Saturday, September 17, 2011

Dystopians really are that bad!

Dystopia is defined as a society characterized by poverty, squalor, or oppression. Most authors of dystopian fiction explore at least one reason why things are that way.
Dystopias usually extrapolate elements of contemporary society and are read by many as political warnings. Many purported utopias reveal a dystopian character by suppressing justice, freedom and happiness.

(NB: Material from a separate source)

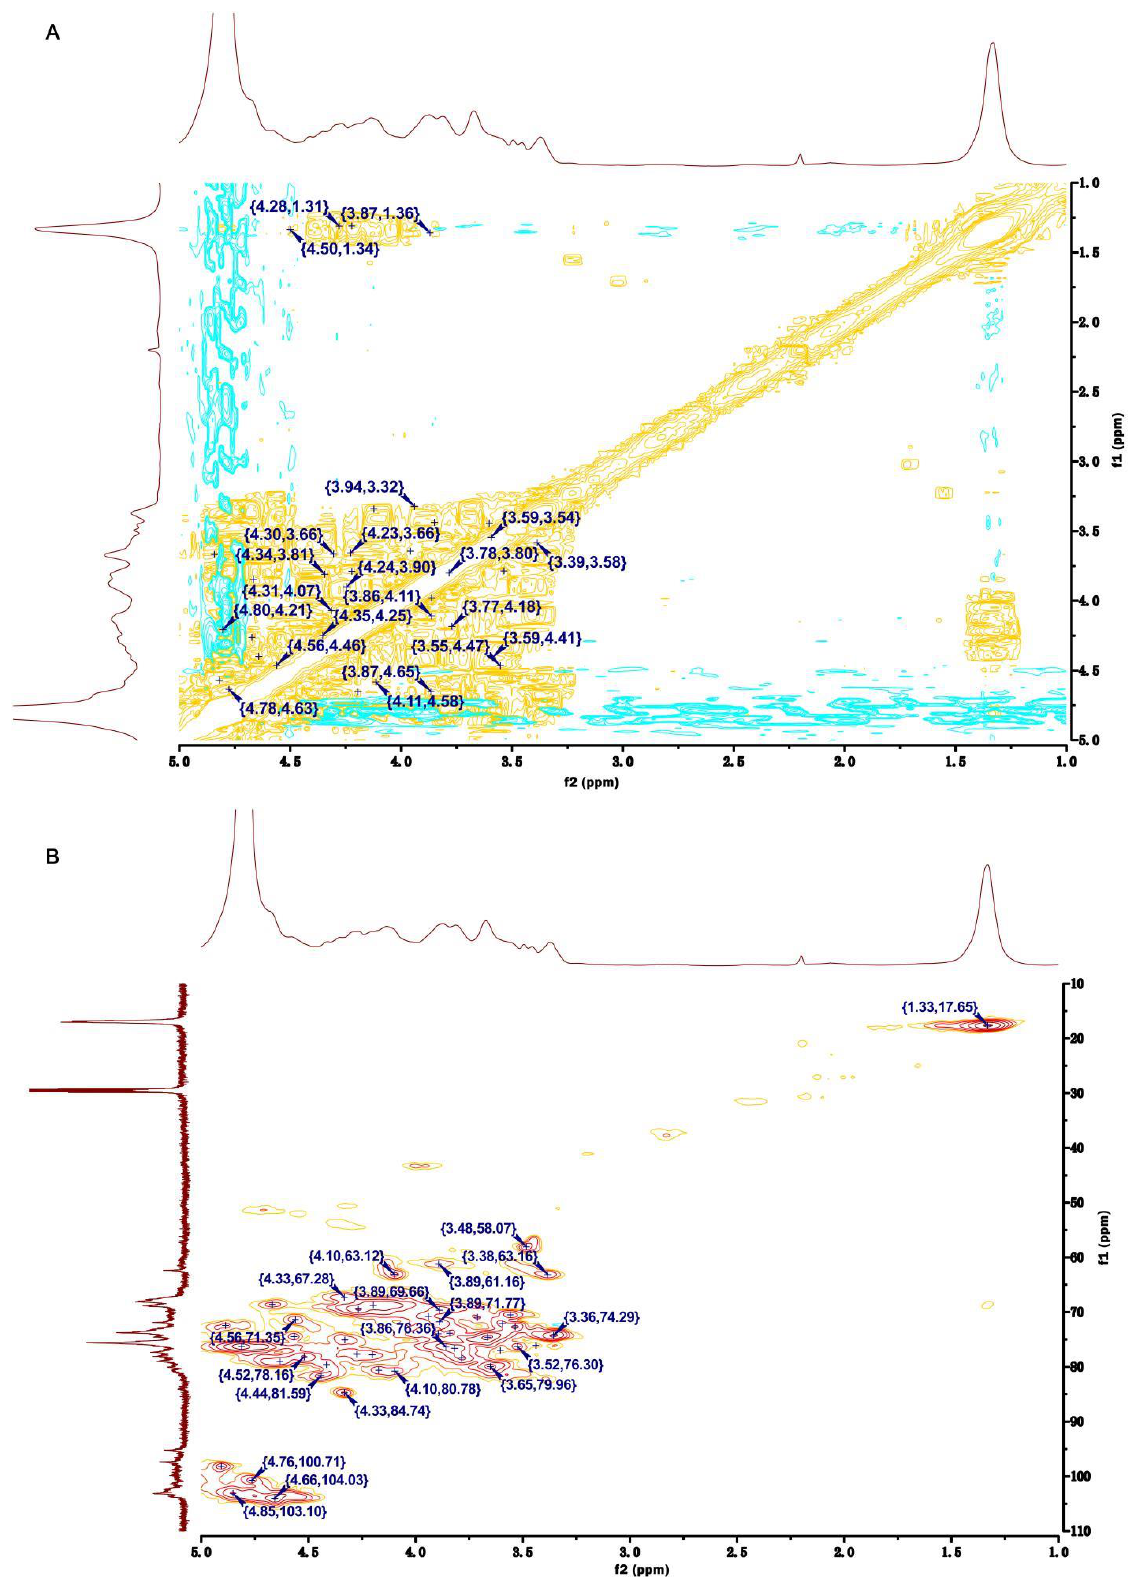
Figure 4. Two-dimensional NMR of HU. ( A ) COSY NMR of HU. ( B ) HSQC NMR of HU.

EXAMPLES: Samuel Butler's Erewhon can be seen as a dystopia because of the way sick people are punished as criminals while thieves are cured in hospitals, which the inhabitants of Erewhon see as natural and right, i.e. utopian (as mocked in Voltaire's Candide.) Aldous Huxley's novel Brave New World is a more subtle and more threatening dystopia because he projected into the year 2540 industrial and social changes he perceived in 1931, leading to a fascist hierarchy of society, industrially successful by exploiting a slave class conditioned and drugged to obey and enjoy their servitude. George Orwell's novel Nineteen Eighty-Four is a dystopian novel about a coercive and impoverished totalitarian society, conditioning its population through propaganda rather than drugs. Margaret Atwood's The Handmaid's Tale describes a future North America governed by strict religious rules which only the privileged dare defy.